> _WRITTEN TASK_: Repeat the data exactly, leaving out any image.

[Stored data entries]
☆ ☆ ☆
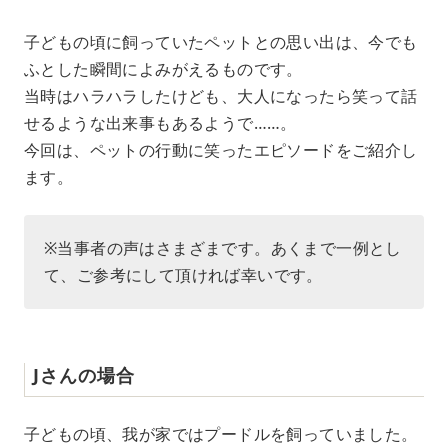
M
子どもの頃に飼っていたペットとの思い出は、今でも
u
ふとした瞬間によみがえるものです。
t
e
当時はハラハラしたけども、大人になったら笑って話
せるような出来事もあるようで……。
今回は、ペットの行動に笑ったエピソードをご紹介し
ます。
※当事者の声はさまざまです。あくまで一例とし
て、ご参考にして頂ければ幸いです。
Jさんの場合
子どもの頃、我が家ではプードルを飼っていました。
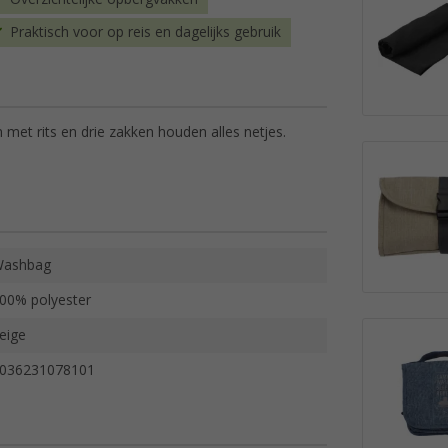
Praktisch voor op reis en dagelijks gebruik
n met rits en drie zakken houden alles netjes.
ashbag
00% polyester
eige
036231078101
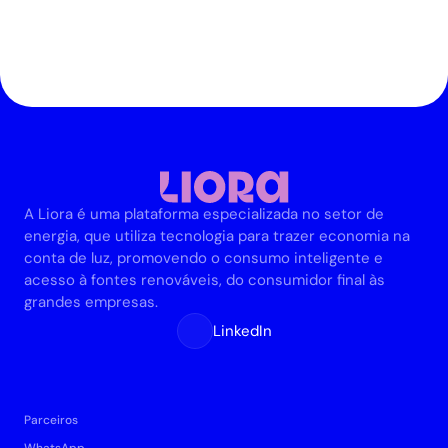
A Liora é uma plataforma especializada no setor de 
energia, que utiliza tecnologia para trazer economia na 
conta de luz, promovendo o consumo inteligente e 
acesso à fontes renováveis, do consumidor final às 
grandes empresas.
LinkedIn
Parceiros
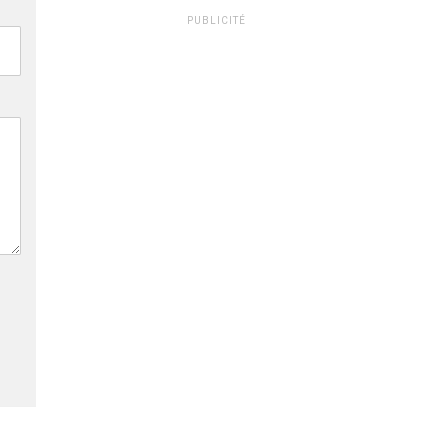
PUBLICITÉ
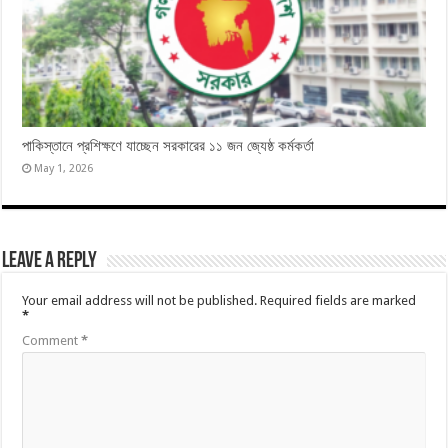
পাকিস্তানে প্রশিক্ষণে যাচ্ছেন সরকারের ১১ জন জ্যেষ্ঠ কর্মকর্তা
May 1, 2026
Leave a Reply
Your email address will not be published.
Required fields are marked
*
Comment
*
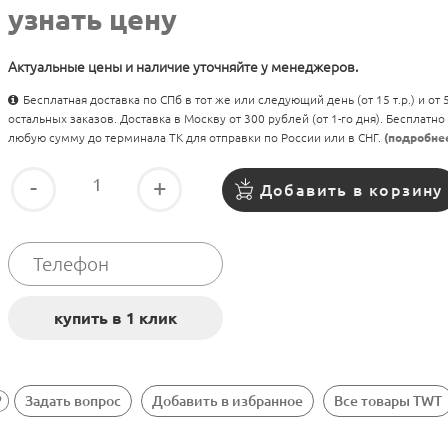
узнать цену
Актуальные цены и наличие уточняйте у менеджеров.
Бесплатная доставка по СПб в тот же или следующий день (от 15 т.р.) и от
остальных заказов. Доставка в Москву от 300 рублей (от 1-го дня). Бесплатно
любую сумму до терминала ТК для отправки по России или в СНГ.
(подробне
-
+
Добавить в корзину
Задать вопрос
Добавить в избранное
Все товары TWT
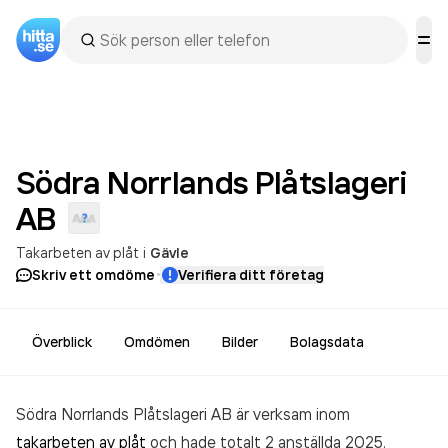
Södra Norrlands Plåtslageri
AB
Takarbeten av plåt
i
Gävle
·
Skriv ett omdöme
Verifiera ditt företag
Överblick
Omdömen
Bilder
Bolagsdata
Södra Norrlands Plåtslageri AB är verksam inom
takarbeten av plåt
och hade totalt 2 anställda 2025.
☆ ☆ ☆
> _RESPONSE BELOW_:
M
子どもの頃に飼っていたペットとの思い出は、今でも
u
ふとした瞬間によみがえるものです。
t
e
当時はハラハラしたけども、大人になったら笑って話
せるような出来事もあるようで……。
今回は、ペットの行動に笑ったエピソードをご紹介し
ます。
※当事者の声はさまざまです。あくまで一例とし
て、ご参考にして頂ければ幸いです。
Jさんの場合
子どもの頃、我が家ではプードルを飼っていました。
Praktisch voor op reis en dagelijks gebruik
n met rits en drie zakken houden alles netjes.
ashbag
00% polyester
eige
036231078101
A Liora é uma plataforma especializada no setor de 
energia, que utiliza tecnologia para trazer economia na 
conta de luz, promovendo o consumo inteligente e 
acesso à fontes renováveis, do consumidor final às 
grandes empresas.
LinkedIn
Parceiros
PUBLICITÉ
পাকিস্তানে প্রশিক্ষণে যাচ্ছেন সরকারের ১১ জন জ্যেষ্ঠ কর্মকর্তা
May 1, 2026
Leave a Reply
Your email address will not be published.
Required fields are marked
*
Comment
*
узнать цену
Актуальные цены и наличие уточняйте у менеджеров.
Бесплатная доставка по СПб в тот же или следующий день (от 15 т.р.) и от
остальных заказов. Доставка в Москву от 300 рублей (от 1-го дня). Бесплатно
любую сумму до терминала ТК для отправки по России или в СНГ.
(подробне
-
+
Добавить в корзину
Задать вопрос
Добавить в избранное
Все товары TWT
Södra Norrlands Plåtslageri
AB
Takarbeten av plåt
i
Gävle
·
Skriv ett omdöme
Verifiera ditt företag
Överblick
Omdömen
Bilder
Bolagsdata
Södra Norrlands Plåtslageri AB är verksam inom
takarbeten av plåt
och hade totalt 2 anställda 2025.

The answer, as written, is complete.